PROBLEM TO WORK ON: Write down exactly the lines from the one with "hfov_deg: 31.1" to the end of the data, first and last included, and no others.

DATA:
####

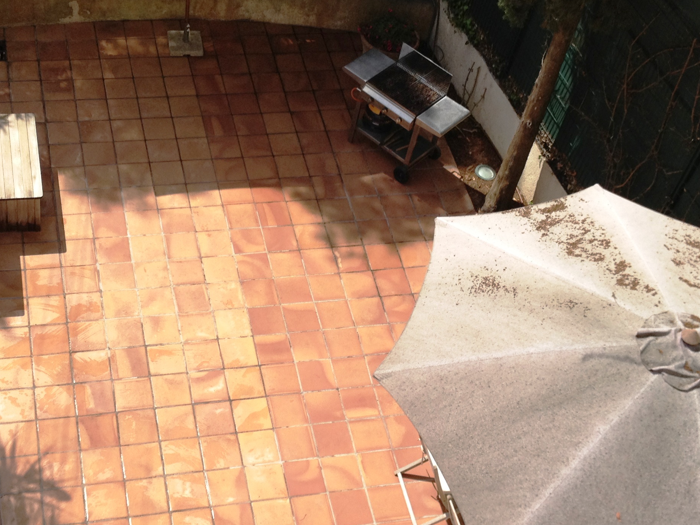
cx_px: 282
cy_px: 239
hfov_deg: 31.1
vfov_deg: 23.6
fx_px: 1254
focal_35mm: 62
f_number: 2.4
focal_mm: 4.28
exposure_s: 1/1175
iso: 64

####

RESPONSE:
hfov_deg: 31.1
vfov_deg: 23.6
fx_px: 1254
focal_35mm: 62
f_number: 2.4
focal_mm: 4.28
exposure_s: 1/1175
iso: 64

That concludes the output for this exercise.